Specific phobia is estimated to affect 6–12% of people at some point in their life. There may be a large amount of underreporting of specific phobias as many people do not seek treatment, with some surveys conducted in the US finding that 70% of the population reports having one or more unreasonable fears.

Specific phobias have a lifetime prevalence rate of 7.4% and a one-year prevalence of 5.5% according to data collected from 22 different countries. The usual age of onset is childhood to adolescence. During childhood and adolescence, the incidence of new specific phobias is much higher in females than males. The peak incidence for specific phobias amongst females occurs during reproduction and childrearing, possibly reflecting an evolutionary advantage. There is an additional peak in incidence, reaching nearly 1% per year, during old age in both men and women, possibly reflective of newly occurring physical conditions or adverse life events.
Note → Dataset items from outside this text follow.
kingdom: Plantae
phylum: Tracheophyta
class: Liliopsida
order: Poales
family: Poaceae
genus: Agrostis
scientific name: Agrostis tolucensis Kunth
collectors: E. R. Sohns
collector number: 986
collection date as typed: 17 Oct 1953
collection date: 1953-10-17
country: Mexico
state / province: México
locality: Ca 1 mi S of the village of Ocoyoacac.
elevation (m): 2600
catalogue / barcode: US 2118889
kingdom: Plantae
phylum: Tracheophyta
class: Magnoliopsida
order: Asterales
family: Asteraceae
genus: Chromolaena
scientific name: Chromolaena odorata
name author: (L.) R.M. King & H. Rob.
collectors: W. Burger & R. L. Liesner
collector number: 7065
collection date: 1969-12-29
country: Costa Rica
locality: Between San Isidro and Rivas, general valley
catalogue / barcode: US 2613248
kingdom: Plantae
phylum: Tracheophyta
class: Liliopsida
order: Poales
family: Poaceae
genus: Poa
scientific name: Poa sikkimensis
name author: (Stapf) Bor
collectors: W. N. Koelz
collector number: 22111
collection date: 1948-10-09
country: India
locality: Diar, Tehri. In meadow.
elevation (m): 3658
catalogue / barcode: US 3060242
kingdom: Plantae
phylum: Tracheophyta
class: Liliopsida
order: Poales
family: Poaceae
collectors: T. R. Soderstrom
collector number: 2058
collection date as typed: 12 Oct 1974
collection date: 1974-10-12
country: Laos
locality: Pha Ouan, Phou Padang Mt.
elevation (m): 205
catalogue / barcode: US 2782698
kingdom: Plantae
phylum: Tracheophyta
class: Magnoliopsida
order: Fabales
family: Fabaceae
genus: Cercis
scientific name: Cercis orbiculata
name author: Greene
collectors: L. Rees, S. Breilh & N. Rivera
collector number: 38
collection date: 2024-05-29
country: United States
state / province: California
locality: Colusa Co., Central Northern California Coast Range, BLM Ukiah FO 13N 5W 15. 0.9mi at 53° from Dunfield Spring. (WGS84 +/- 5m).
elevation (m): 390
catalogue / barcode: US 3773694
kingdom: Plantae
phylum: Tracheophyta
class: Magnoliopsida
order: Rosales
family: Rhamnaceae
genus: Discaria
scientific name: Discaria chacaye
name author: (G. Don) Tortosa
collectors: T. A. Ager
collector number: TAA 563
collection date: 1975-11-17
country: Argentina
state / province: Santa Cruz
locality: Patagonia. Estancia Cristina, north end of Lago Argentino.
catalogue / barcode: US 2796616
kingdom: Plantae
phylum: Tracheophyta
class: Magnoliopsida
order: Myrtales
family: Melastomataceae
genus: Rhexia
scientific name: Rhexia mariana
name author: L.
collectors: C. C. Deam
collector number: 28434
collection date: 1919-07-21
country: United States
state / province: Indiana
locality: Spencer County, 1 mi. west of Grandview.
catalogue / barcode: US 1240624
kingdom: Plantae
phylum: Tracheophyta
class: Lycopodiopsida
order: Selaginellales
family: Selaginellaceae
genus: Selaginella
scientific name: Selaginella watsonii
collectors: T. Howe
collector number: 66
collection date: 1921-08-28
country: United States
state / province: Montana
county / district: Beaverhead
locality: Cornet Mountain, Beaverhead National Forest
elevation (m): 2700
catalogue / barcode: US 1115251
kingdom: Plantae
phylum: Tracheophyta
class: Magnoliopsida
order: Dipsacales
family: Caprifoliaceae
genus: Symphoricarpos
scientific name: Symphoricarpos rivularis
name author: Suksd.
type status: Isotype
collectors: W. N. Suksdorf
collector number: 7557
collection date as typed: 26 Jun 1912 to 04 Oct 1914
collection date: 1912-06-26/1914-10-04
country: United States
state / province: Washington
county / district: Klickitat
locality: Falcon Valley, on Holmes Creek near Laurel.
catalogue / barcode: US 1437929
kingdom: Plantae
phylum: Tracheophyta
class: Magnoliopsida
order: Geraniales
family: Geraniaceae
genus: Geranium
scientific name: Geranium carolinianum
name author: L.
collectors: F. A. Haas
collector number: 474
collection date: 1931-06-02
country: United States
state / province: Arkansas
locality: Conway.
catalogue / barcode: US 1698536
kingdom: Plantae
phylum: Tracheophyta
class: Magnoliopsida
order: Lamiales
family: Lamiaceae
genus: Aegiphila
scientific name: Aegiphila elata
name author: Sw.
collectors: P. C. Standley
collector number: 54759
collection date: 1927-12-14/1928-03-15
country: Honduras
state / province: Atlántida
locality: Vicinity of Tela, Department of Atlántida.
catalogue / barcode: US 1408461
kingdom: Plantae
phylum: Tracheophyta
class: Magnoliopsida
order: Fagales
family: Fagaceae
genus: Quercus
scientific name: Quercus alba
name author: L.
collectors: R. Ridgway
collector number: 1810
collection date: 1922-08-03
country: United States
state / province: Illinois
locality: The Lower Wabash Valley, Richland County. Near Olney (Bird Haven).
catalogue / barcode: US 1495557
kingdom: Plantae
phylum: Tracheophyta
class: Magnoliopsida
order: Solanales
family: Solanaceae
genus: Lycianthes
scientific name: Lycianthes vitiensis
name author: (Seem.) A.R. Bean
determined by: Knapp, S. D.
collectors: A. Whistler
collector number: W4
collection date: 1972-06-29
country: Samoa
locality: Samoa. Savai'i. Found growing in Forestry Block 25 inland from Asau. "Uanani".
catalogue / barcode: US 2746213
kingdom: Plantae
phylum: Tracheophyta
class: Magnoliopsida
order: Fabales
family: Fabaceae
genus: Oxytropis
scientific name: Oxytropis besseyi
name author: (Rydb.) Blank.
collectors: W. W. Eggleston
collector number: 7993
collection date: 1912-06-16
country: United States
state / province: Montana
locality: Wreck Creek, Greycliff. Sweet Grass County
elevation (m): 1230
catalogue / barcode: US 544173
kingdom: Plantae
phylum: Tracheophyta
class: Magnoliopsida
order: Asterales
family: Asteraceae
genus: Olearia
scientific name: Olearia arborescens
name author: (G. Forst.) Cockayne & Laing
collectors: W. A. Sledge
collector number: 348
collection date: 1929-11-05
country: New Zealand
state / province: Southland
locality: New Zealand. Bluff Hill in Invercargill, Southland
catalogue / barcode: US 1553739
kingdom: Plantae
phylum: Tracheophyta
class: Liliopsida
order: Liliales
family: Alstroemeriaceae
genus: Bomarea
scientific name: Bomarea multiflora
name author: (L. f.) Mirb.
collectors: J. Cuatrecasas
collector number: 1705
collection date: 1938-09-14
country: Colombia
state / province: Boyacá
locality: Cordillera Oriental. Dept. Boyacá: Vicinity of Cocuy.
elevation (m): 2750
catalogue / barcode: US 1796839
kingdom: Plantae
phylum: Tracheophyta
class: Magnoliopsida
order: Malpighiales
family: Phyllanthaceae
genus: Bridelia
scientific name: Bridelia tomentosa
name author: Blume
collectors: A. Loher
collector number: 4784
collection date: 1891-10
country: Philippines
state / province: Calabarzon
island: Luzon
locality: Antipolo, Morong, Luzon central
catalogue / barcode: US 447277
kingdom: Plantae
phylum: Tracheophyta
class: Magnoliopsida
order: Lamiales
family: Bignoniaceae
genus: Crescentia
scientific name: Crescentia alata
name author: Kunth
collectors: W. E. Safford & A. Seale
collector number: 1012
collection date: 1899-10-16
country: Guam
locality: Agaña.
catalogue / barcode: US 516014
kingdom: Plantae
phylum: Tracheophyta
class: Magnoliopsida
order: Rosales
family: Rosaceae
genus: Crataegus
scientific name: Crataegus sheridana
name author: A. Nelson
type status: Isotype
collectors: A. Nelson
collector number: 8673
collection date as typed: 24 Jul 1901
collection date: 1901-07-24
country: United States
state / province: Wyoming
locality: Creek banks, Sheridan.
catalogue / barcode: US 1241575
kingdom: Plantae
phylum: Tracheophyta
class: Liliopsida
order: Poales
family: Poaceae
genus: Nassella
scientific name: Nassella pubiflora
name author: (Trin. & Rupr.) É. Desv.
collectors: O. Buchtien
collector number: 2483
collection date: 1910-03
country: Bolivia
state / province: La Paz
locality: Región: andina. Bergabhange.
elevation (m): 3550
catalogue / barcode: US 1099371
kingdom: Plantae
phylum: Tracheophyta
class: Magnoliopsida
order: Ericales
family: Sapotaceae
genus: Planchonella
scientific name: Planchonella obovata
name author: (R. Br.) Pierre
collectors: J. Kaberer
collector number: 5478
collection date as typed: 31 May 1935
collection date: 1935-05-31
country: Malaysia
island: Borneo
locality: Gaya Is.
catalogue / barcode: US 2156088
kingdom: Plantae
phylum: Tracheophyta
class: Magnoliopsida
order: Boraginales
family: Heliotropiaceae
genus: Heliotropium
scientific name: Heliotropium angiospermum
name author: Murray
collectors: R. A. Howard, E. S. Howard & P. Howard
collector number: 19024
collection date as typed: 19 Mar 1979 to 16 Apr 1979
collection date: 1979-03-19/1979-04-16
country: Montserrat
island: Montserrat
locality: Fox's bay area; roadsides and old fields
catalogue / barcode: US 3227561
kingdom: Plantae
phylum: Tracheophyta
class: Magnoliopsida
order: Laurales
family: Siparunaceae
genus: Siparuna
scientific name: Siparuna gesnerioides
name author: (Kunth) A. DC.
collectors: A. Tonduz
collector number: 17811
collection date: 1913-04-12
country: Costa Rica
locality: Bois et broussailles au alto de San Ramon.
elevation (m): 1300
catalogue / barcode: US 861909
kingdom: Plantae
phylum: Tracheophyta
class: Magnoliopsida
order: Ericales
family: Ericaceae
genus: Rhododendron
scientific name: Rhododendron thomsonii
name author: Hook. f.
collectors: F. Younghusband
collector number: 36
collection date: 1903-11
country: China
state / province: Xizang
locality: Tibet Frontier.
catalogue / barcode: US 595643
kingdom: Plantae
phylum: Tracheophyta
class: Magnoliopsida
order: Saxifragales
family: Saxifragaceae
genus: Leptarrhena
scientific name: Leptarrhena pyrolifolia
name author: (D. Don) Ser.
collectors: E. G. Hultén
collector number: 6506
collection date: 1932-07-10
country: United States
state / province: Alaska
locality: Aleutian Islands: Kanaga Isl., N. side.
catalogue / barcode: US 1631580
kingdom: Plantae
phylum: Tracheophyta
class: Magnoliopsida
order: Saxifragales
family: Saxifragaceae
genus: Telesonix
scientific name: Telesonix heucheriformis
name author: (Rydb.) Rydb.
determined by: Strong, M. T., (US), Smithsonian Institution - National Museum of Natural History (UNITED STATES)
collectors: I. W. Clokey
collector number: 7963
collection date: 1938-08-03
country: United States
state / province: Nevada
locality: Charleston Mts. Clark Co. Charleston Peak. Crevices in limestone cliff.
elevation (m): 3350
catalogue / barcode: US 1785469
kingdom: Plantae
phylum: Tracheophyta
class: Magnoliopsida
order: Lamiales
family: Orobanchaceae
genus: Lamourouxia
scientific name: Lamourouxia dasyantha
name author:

The development of phobias varies with subtypes, with animal and blood injection phobias typically beginning in childhood (ages 5–12), whereas development of situational specific phobias (i.e., fear of flying) usually occurs in late adolescence and early adulthood.

In the US, the lifetime prevalence rate is 12.5% and a one-year prevalence rate of 9.1%. An estimated 12.5% of U.S. adults experience specific phobia at some time in their lives and the prevalence is approximately double in females compared to males. An estimated 19.3% of adolescents experience specific phobia, but the difference between males and females is not as pronounced.